Why would that be considered buggy? If somebody drops in 01-mything.conf
, they want that to take highest priority and should be able to override anything provided by cloud-init.
Pre-existing drop-in files may supersede this file. Cloud-init's implementation is buggy in the case that another drop-in file takes priority.
Why would that be considered buggy?
As written, the behavior doesn't match the docs.
If somebody drops in
01-mything.conf
, they want that to take highest priority and should be able to override anything provided by cloud-init.
It just depends on how you think about it. There are tradeoffs both ways.

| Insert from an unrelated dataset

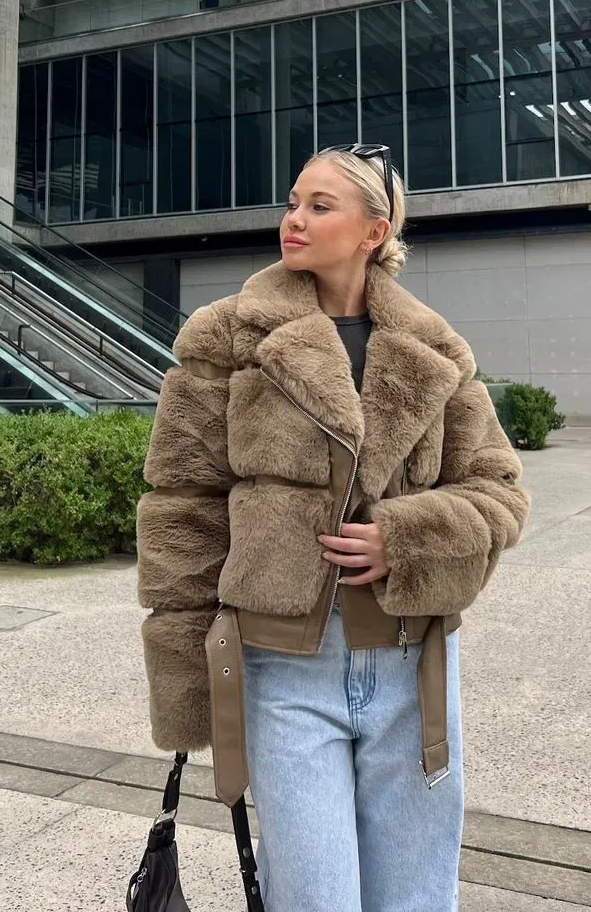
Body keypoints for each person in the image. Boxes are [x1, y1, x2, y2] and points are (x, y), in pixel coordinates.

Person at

Cloud-init is a first-boot configuration tool. Would you rather expect the user to know what is provided on their filesystem before running cloud-init? If so, this puts more responsibility on the user to know and understand both 1) what is in their image and 2) how sshd_config works - recall that the referenced bug exists because users don't.
What if some other tool like packer decided that theirs should be 01-packer.conf
, then cloud-init would be broken for a user that tries to use cloud-init to configure an image that was built with packer.
Either the docs should be updated to match the behavior, or the behavior should be updated to match the docs.
Bug report
This was not reported as an issue in the wild, but as a hypothetical when discussion the impacts of drop in files on Launchpad.
Cloud-init uses a hard-coded drop-in file at
/etc/ssh/sshd_config.d/50-cloud-init.conf
to update the sshd configuration. Pre-existing drop-in files may supersede this file. Cloud-init's implementation is buggy in the case that another drop-in file takes priority.